How exactly do you suggest one accurately quantify 
"commonness"?  And what is the threshold for justification?
It seems to me the strongest argument is the credibility
one that I already made:

1) Programs that accept data input on stdin and write
 data on stdout have a long history and are widely used.
 I hope this is self evident.

2) Encodings other than utf-8 are widely used.  I pointed
 to the commonness of non-utf8 encoding in Japanese web
 pages.  Additionally, Google for "ftp readme の site:.jp"
 turns up lots of text files.  Once past the first few 
 pages of Google results (where the web pages are mostly
 utf8) hardly any utf8 files are to be found.

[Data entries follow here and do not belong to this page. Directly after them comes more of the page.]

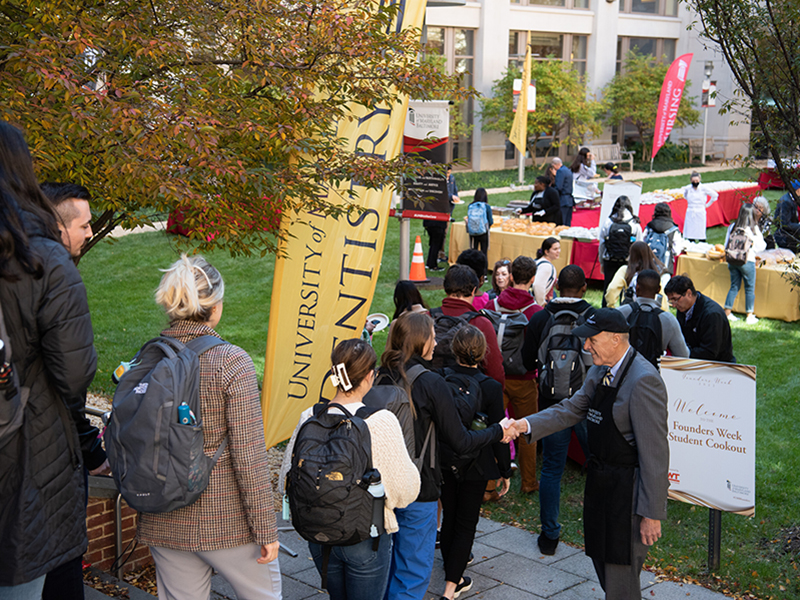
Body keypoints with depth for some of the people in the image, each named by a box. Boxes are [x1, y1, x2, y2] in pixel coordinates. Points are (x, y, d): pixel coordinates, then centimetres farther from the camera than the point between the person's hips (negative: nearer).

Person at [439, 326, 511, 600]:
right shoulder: (491, 387, -18)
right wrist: (505, 471, 1)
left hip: (443, 461, 3)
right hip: (474, 464, -3)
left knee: (449, 516, 20)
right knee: (466, 522, 8)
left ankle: (451, 569, 35)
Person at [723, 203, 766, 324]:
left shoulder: (732, 226, 1)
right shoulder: (754, 228, -10)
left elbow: (726, 245, 8)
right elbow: (761, 246, -3)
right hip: (747, 260, -4)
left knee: (734, 287, 15)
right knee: (750, 288, 7)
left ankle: (727, 312, 15)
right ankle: (750, 316, 11)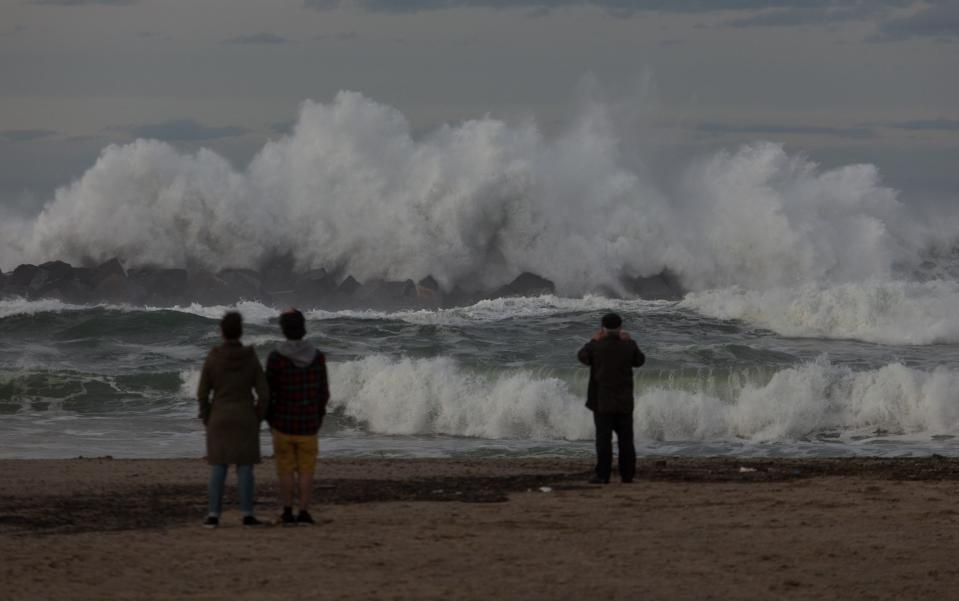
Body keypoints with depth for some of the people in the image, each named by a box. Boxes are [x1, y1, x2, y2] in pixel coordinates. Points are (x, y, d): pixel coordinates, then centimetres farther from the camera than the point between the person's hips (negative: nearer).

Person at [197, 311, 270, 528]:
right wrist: (257, 420, 8)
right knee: (245, 466, 5)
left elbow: (202, 393, -5)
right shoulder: (251, 358, -5)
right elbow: (263, 393, -4)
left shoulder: (212, 358, -7)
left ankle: (214, 516, 1)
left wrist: (206, 420, 8)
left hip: (219, 418, 0)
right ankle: (247, 515, 1)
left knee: (218, 467, 6)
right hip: (244, 418, 0)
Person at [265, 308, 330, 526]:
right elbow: (323, 392, -1)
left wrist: (270, 420, 5)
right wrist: (319, 418, 13)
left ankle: (287, 513, 6)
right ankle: (303, 513, 5)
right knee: (306, 469, 8)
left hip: (283, 423, -1)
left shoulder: (276, 357, -13)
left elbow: (269, 393, -9)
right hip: (308, 424, 1)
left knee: (286, 470, 7)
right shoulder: (317, 357, -6)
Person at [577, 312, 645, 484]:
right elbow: (639, 360, 13)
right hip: (625, 402, 2)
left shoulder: (596, 346, -11)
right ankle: (627, 474, 9)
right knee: (626, 439, 9)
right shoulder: (628, 346, -6)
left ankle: (603, 475, -4)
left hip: (602, 401, -2)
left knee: (603, 439, -1)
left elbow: (582, 356, 10)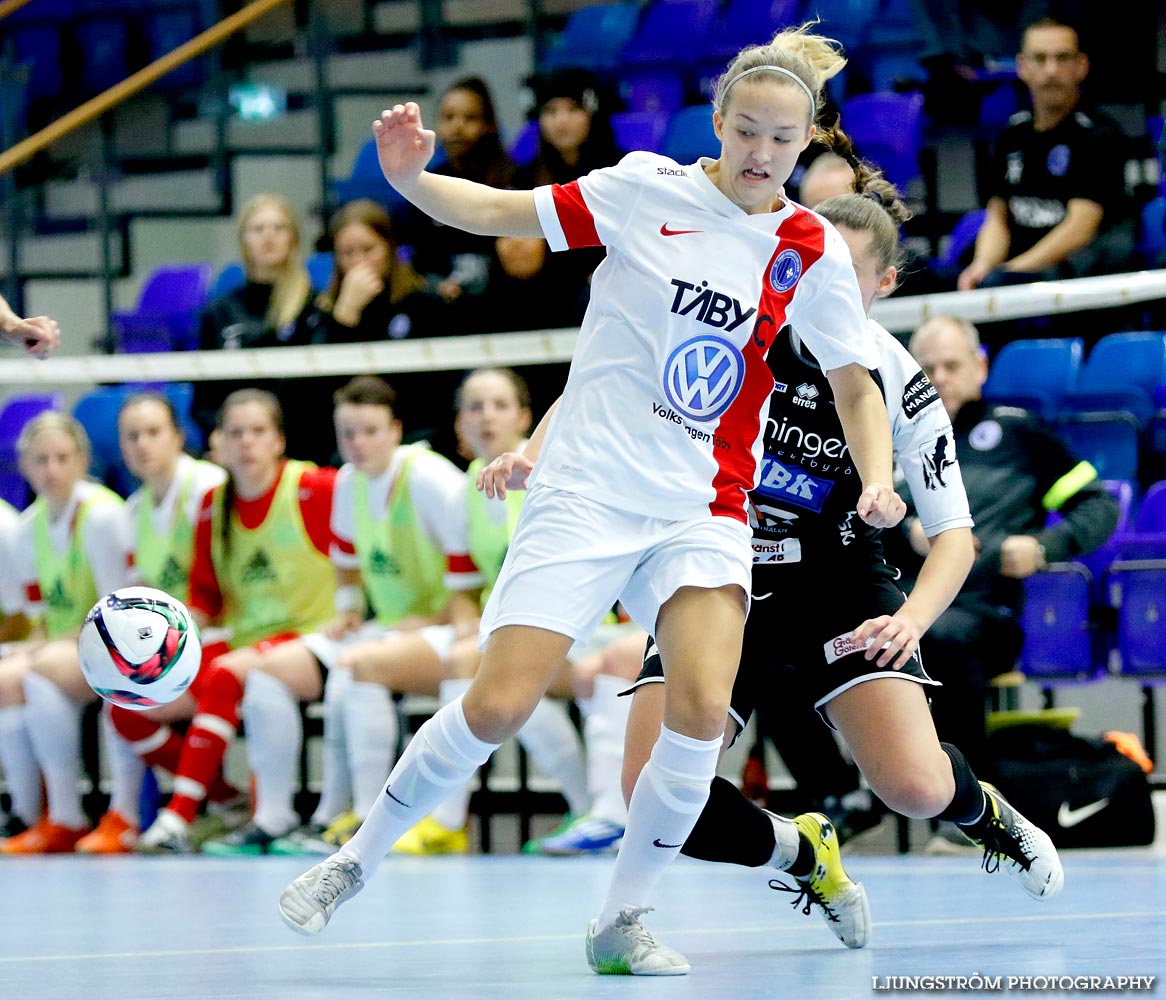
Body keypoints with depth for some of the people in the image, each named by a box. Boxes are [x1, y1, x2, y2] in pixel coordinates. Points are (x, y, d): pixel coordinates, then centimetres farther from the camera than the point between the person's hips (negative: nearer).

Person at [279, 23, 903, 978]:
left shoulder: (815, 252, 3)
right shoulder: (648, 189, -4)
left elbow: (857, 386, 13)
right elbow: (499, 212, -1)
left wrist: (876, 479, -5)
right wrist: (411, 177, -20)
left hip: (702, 510, 2)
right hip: (586, 493, -2)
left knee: (703, 705, -21)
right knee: (497, 708, -10)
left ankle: (621, 923, -3)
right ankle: (356, 860, 14)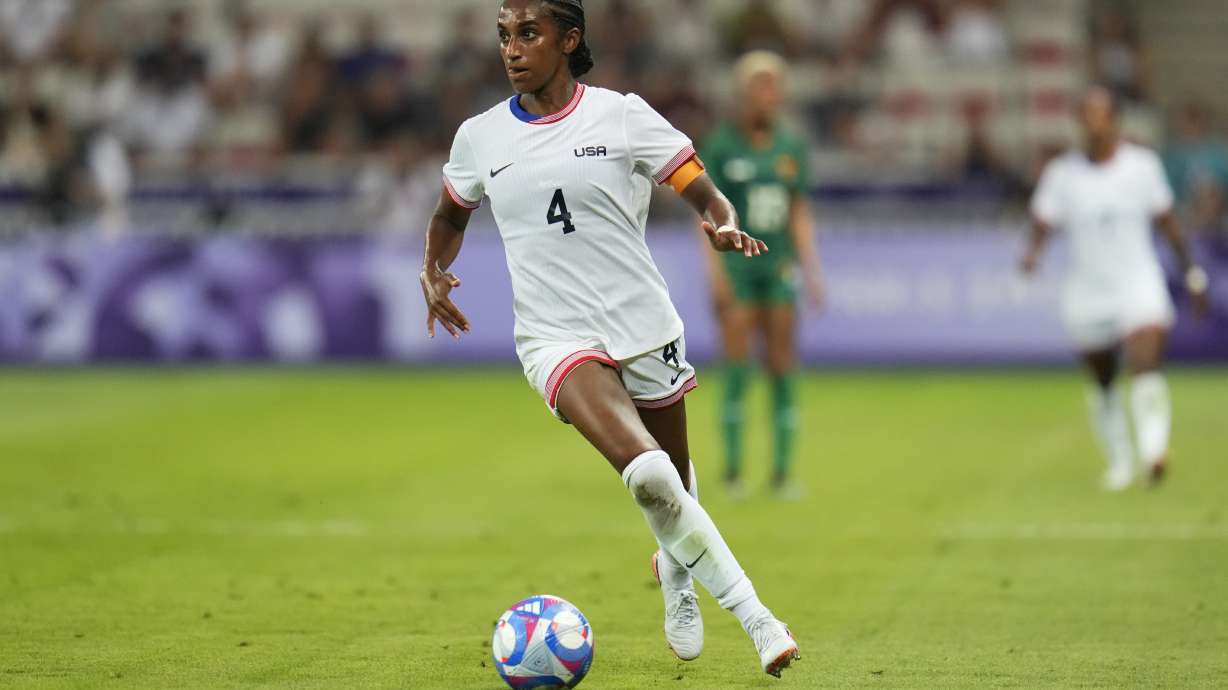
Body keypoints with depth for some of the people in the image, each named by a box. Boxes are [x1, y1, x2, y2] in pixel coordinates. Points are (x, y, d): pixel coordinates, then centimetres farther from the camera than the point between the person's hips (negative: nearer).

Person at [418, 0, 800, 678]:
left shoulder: (620, 114, -3)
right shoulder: (479, 137, 4)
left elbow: (704, 193, -1)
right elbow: (450, 218, 22)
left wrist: (725, 226, -23)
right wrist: (433, 271, 3)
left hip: (643, 324, 1)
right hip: (556, 337, -1)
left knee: (676, 485, 13)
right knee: (646, 471, -25)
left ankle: (676, 571, 50)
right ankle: (753, 616, -15)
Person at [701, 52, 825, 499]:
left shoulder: (792, 148, 7)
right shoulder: (721, 146, -4)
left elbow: (799, 215, 11)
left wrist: (811, 269, 4)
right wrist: (716, 273, -11)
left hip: (779, 267, 3)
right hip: (737, 268, -3)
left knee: (783, 369, 1)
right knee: (738, 368, -8)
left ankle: (782, 472, 6)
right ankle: (733, 470, 0)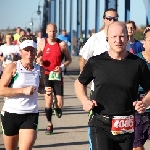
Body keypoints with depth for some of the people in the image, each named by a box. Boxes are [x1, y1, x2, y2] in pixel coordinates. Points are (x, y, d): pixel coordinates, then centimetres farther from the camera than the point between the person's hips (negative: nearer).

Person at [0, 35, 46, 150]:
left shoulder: (40, 70, 2)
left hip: (31, 115, 1)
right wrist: (23, 90, -22)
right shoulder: (12, 67, -8)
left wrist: (44, 90, -1)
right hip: (10, 114, -1)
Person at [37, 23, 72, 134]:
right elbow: (37, 57, 12)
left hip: (58, 76, 0)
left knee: (60, 103, -4)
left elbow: (69, 59, 4)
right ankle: (49, 124, 13)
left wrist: (62, 67, -14)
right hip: (46, 75, 1)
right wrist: (38, 59, -12)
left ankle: (57, 108, 34)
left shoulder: (62, 44, -3)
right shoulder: (42, 43, 1)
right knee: (48, 101, -5)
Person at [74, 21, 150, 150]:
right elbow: (79, 83, 15)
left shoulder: (138, 64, 0)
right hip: (100, 125, -2)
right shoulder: (96, 62, 0)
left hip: (126, 127, 2)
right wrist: (84, 101, -3)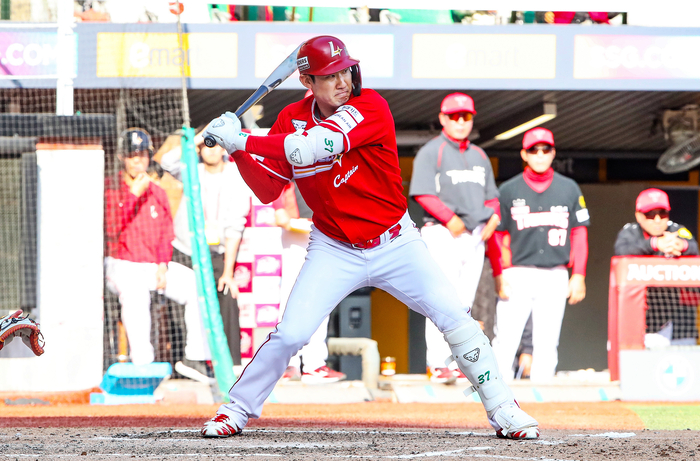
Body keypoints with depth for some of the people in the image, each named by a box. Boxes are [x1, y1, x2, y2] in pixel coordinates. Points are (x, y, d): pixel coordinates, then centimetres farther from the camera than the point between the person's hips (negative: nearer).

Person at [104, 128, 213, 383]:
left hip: (155, 265, 5)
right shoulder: (109, 188, -2)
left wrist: (163, 266, -7)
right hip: (122, 265, -5)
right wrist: (133, 195, -20)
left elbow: (166, 234, 10)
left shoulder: (157, 192, 12)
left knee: (197, 286, -17)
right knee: (135, 295, -37)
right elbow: (111, 230, -16)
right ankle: (143, 365, -37)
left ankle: (195, 357, -13)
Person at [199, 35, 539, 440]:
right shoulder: (291, 120, -4)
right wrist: (238, 151, -19)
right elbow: (268, 189, -3)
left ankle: (502, 409, 1)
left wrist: (242, 140, -31)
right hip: (334, 250, 2)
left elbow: (312, 148, -32)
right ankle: (237, 410, 9)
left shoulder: (370, 107, -19)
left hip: (396, 244, -2)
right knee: (290, 334, -12)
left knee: (456, 318, -13)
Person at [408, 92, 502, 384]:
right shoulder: (431, 152, -1)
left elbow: (491, 196, 24)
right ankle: (437, 365, -14)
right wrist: (450, 218, -21)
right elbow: (422, 194, -11)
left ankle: (459, 363, 9)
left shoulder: (479, 156, 20)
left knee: (464, 304, 6)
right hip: (442, 233, -6)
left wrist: (494, 216, 3)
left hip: (475, 235, 6)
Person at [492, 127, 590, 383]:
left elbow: (579, 233, 9)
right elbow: (498, 235, 6)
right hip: (518, 274, -2)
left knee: (547, 345, 2)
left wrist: (578, 275, 1)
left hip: (555, 277, 2)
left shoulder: (569, 189, 9)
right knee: (505, 344, -10)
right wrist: (501, 274, -5)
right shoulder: (509, 190, 5)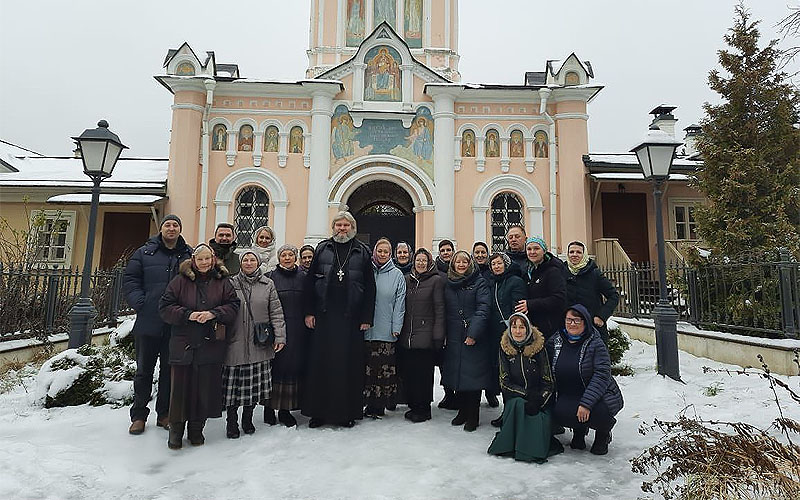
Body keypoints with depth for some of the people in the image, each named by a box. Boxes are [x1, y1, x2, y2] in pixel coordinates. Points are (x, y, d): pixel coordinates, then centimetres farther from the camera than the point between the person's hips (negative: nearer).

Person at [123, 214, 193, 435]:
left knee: (170, 370, 10)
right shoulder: (144, 253, 6)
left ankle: (164, 413, 23)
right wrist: (141, 304, -9)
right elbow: (130, 281, 2)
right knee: (144, 370, 9)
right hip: (148, 323, -1)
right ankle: (139, 415, 22)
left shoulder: (189, 255, 7)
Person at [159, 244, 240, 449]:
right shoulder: (180, 281, 3)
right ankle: (176, 428, 21)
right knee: (181, 387, 3)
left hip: (211, 345, 1)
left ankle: (196, 428, 24)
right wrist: (187, 315, -13)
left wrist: (214, 313, -13)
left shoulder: (223, 282, 6)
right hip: (183, 343, -1)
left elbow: (233, 305, 3)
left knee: (206, 388, 7)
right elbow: (165, 307, 1)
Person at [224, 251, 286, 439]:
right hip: (236, 344, -1)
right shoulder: (231, 283, 5)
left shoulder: (268, 284, 6)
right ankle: (232, 421, 18)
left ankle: (247, 419, 25)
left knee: (255, 384, 6)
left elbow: (276, 312, 4)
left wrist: (280, 336, -3)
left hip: (259, 345, 1)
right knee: (233, 383, 2)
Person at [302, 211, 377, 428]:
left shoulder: (363, 252, 7)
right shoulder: (322, 249, 10)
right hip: (324, 317, 1)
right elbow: (310, 281, 8)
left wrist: (366, 318, -2)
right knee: (321, 363, 4)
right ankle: (318, 411, 15)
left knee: (349, 365, 3)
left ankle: (347, 412, 15)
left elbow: (370, 287, 4)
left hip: (351, 318, -1)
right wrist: (309, 312, 1)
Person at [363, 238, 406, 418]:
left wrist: (396, 327, -5)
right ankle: (371, 404, 15)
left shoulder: (397, 275, 5)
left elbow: (399, 302, 2)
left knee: (385, 368, -1)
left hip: (387, 330, -1)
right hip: (368, 328, 2)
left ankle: (380, 406, 10)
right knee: (369, 367, 3)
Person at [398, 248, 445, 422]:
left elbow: (439, 309, -4)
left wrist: (438, 336, -9)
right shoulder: (407, 279, 12)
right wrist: (399, 330, 10)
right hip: (406, 335, 5)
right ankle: (413, 405, 23)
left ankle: (423, 409, 15)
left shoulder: (436, 280, -1)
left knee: (423, 372, 1)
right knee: (407, 371, 7)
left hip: (425, 335, -4)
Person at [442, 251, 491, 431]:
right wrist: (443, 335, 6)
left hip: (474, 338, -5)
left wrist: (473, 333, -19)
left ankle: (473, 416, 11)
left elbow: (483, 309, -11)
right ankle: (462, 411, 24)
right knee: (457, 374, 9)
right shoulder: (448, 285, 12)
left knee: (473, 375, -1)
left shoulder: (479, 283, -2)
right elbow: (444, 311, 14)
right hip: (454, 339, 5)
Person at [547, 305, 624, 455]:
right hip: (568, 396, 3)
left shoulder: (596, 344, -12)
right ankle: (579, 431, 13)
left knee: (598, 412, -32)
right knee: (559, 413, -26)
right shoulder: (554, 342, 1)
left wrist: (586, 403, -29)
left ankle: (603, 434, 10)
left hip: (597, 395, -3)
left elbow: (602, 375, -20)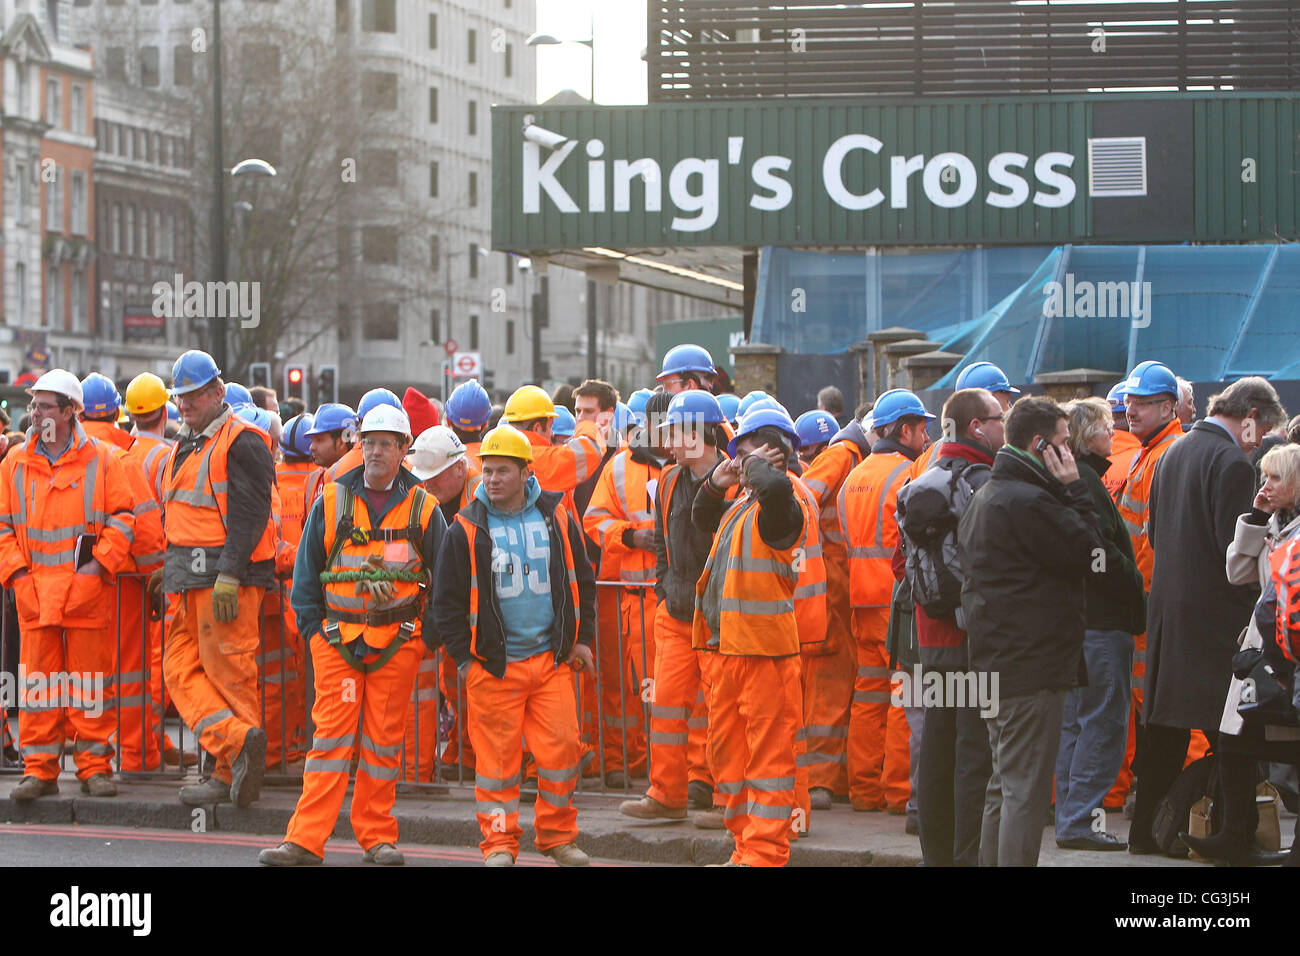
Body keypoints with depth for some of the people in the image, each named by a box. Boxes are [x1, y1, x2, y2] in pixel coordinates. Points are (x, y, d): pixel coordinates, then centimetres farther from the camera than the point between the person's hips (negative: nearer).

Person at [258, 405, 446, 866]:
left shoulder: (423, 509, 5)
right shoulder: (332, 501, 5)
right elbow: (306, 569, 9)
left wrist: (428, 635, 2)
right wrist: (313, 628, 2)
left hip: (398, 642, 0)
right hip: (338, 639, 0)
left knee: (384, 740, 4)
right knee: (331, 735, -5)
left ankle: (377, 836, 14)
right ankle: (306, 840, -6)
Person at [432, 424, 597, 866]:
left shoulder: (557, 518, 6)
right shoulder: (467, 528, -1)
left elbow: (583, 581, 15)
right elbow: (446, 598, 2)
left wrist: (582, 639, 11)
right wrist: (464, 656, -2)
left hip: (552, 660, 2)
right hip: (493, 663, -2)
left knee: (562, 747, -2)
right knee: (497, 755, 0)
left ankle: (557, 835, 14)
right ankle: (499, 842, 10)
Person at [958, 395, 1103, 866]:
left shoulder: (984, 496, 14)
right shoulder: (1028, 502, -19)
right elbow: (1086, 553, -14)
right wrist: (1074, 490, -8)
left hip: (995, 664, 10)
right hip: (1032, 668, -10)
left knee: (1005, 784, 18)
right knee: (1026, 790, -7)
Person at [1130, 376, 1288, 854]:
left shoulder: (1174, 452, 12)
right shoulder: (1231, 462, -15)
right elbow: (1235, 546, -18)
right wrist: (1253, 600, -6)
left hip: (1166, 604, 9)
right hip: (1214, 611, -9)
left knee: (1167, 725, 14)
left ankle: (1146, 828, 17)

3) An effect of globalization means that many more
 programmers today are dealing with files that have 
 non-native encoding that come from or go to customers,
 vendors, partners and colleagues in other parts of the
 world.  The number of encodings in wide use even within
 a single country (again Japan: utf8, sjis, euc-jp,
 iso202jp) implies pretty strongly that tools for use
 only in that region will often need multi-encoding
 capabilities.

I think connecting the dots above leads to a pretty
high-probability conclusion.

> Other languages that make
> setting the encoding on the standard streams easy, or applications
> outside of those built for your system that have a "--encoding" type
> flag?

iconv, recode and their ilk are obvious examples of 
applications.

>> I wasn't suggesting a change to the core level (if by that
>> you mean to the interpreter).  I was asking if some way could
>> be provided that is easier and more reliable than googling
>> around for a magic incantation) to change the encoding of one
>> or more of the already-open-when-my-program-starts sys.std*
>> streams.  I presume that would be a standard library change
>> (in either the io or sys modules) and offered a .set_encoding()
>> method as a placeholder for discussion.
> 
> Why presume that this needs a change in the library? The method is
> straightforward, if somewhat ugly. Is there any reason it can't just
> be documented, instead of added to the library? Changing the library
> would require a similar documentation change.

Did you miss the paragraph right below the one you quote?
The one in which I said, 

  >> An inferior and bare minimum way to address this would be to 
  >> at least add a note about how to change the encoding to the 
  >> sys.std* documentation.  That encourages cargo-cult programming 
  >> and doesn't address the WTF effect but it is at least better 
  >> than the current state of affairs.